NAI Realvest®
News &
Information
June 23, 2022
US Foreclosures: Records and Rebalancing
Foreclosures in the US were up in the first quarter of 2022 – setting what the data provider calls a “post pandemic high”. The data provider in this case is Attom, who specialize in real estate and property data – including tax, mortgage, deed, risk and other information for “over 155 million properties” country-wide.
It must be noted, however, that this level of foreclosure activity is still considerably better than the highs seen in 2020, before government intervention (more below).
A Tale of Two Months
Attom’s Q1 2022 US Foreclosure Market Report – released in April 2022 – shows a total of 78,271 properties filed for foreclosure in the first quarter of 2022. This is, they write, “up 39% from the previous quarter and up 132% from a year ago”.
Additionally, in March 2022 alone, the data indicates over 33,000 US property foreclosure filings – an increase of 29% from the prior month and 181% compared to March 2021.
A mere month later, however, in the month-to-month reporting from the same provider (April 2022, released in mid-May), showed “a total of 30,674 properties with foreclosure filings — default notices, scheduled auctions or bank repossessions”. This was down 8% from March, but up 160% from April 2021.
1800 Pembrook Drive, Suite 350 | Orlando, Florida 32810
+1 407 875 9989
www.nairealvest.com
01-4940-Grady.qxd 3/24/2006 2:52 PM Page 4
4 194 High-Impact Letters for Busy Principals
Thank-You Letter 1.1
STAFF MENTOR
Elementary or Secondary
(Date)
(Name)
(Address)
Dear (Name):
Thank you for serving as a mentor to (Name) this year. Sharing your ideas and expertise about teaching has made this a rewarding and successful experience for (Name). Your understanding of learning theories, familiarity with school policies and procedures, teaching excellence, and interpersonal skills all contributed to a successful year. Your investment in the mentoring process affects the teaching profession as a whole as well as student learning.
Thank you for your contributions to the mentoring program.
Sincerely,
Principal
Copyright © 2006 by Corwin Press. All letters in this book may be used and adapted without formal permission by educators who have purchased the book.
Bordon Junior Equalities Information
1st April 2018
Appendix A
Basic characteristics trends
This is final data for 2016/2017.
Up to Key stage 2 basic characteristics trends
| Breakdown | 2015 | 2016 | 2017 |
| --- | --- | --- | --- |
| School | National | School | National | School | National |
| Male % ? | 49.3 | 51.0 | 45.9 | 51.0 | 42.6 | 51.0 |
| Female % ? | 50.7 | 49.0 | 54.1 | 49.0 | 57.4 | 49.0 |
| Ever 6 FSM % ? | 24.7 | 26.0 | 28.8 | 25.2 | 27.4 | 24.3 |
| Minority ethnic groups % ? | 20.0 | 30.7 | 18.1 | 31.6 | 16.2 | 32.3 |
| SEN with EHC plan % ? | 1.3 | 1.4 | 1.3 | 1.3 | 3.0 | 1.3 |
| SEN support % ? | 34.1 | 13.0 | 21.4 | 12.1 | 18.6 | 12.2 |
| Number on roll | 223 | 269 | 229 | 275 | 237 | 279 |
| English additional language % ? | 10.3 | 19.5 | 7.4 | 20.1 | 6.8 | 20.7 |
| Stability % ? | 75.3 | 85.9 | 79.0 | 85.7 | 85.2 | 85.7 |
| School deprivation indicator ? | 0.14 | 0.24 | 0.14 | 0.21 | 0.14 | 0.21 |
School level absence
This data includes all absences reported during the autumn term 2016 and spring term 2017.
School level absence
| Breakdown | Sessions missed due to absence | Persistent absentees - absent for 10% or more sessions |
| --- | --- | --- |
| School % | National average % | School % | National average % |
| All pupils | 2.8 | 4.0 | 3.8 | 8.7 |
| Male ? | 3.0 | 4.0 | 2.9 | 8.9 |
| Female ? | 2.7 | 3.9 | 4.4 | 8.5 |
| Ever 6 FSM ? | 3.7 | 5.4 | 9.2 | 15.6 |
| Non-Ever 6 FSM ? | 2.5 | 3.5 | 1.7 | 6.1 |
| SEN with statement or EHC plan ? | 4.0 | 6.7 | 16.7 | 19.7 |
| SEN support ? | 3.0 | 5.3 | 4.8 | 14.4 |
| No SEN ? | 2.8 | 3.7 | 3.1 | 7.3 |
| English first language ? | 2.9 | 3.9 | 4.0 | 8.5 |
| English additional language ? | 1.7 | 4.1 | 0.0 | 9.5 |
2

####

#### [Brief]
Scan the material for "Name" and copy the lines that hold it.

#### [Reply to the task]
(Name)
Dear (Name):
Thank you for serving as a mentor to (Name) this year. Sharing your ideas and expertise about teaching has made this a rewarding and successful experience for (Name). Your understanding of learning theories, familiarity with school policies and procedures, teaching excellence, and interpersonal skills all contributed to a successful year. Your investment in the mentoring process affects the teaching profession as a whole as well as student learning.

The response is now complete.